Feb 13, 2026

Research Log: Model Debugging & OpenHands Migration — Feb 13, 2026

1. Focus of the Day: Model Debugging & Framework Migration

Today’s work focused on model-side testing and OpenHands framework refactoring.

On the model side, I reconfigured the Tool loading logic and aligned it with the evaluation server settings. The full pipeline now runs successfully. Under the current configuration:

ToolCall must be enabled.

I also identified structural issues in the previously used OpenHands V1.0.0 architecture.

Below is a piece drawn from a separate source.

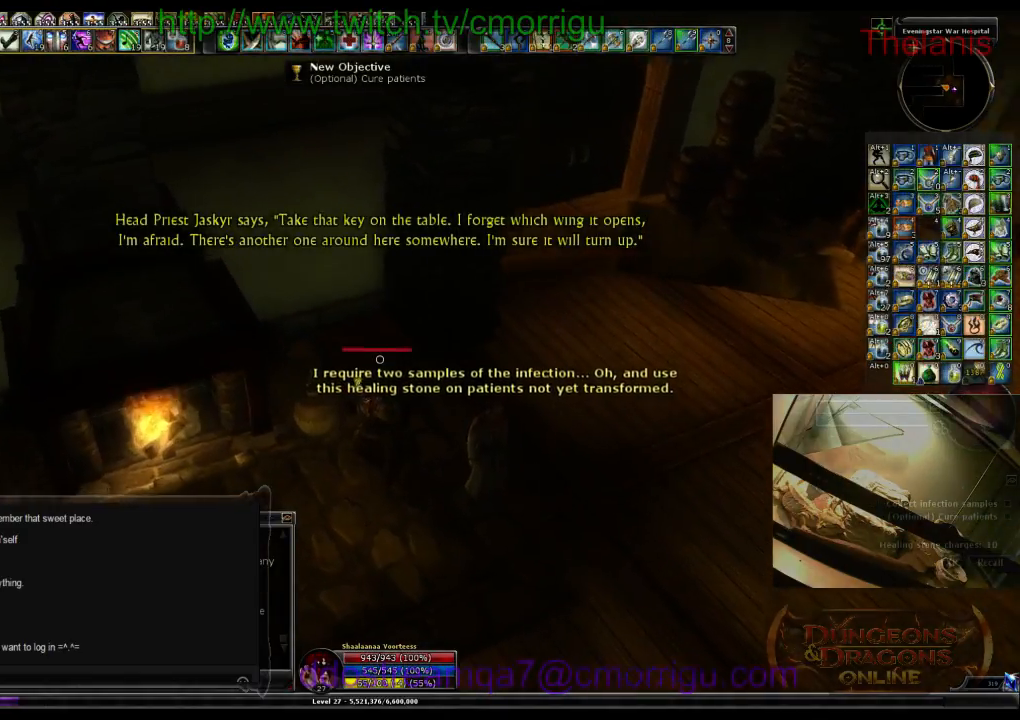
{"keys": ["a"], "events": [[167, "a", "down"]]}
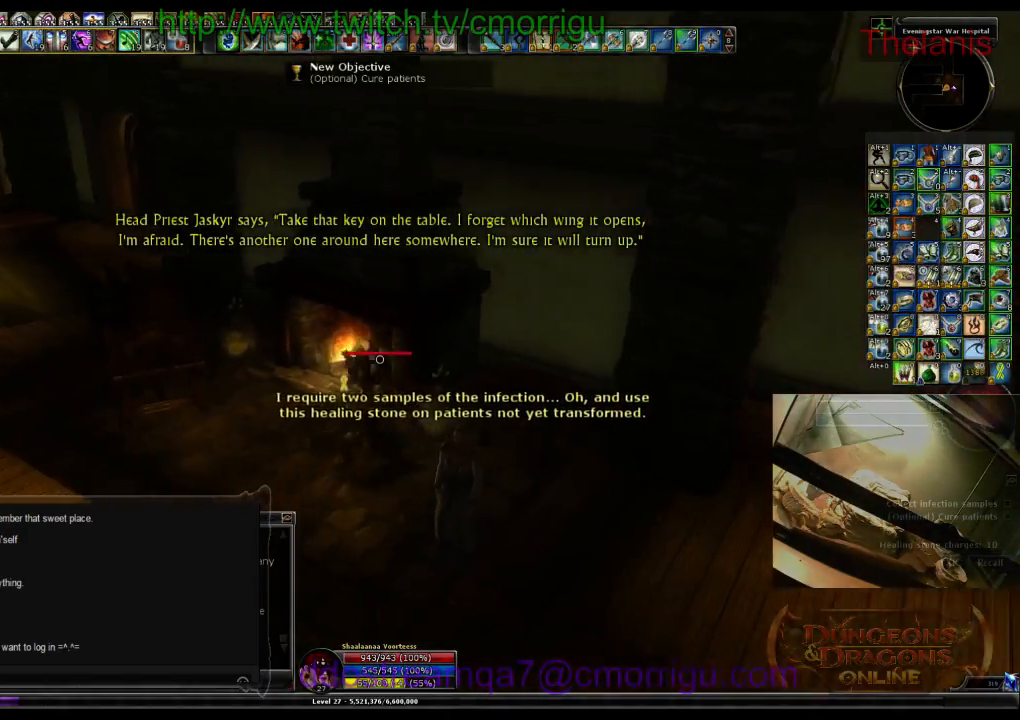
{"keys": ["a"], "events": []}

It is not suitable as a stable evaluation baseline, so I decided to migrate to a more stable version.

2. Debugging & Fixes

1. Workflow Cleanup

Removed legacy scripts
Cleaned outdated workflow notes
Reorganized the main evaluation pipeline

2. Freeze & Timeout Issue

Symptoms:

Inference process stalled
Timeout did not properly release resources

Fix:

Enabled streaming output (stream=True)

Result:

Significant improvement in stability

3. Missing Output Limit in Evaluation

Discovered that no maximum generation limit was set, leading to:

Token accumulation
Performance degradation
Slow execution speed

Planned improvement:

Add max token limit
Add output truncation safeguard

4. Patch Matching Issue

During SWE-bench Verified evaluation:

Patch format mismatches occurred
ToolCall formatting inconsistencies caused parsing failures

Conclusion:

Tool call formatting critically affects OpenHands behavior.

3. Recommendation: native_tool_calling Configuration

For Qwen2.5-Coder-7B-Instruct + OpenHands + SWE-bench Verified:

Explicitly set:

native_tool_calling: true

Reasoning:

Avoid unstable automatic heuristics (default None)
Use structured tool formatting
Improve tool-call stability
Fully leverage Qwen’s native tool support

4. Version Decision: OpenHands v0.54.0

Reasons for locking to v0.54.0:

Dataset generation version consistency
Fixed evaluation baseline
v0.55.0 introduces security_risk parameter requiring extra environment configuration

Key evaluation settings:

enable_history_truncation = false
enable_default_condenser = true
condenser.type = noop
enable_condensation_request = false

5. Migration Completed

Architecture Comparison

Item	Old	New (v0.54.0)
Package Manager	uv	poetry
Inference	swebench-infer	run_infer.sh
Docker	Manual build	Per-instance auto pull
LLM Config	JSON	config.toml
Evaluation	swebench-eval	eval_infer.sh

6. Current Status

✅ Architecture migration completed

✅ ToolCall pipeline verified

✅ Inference & evaluation chain fully connected

Plan for Tomorrow

Run full end-to-end SWE-bench Verified evaluation under the new architecture to validate stability.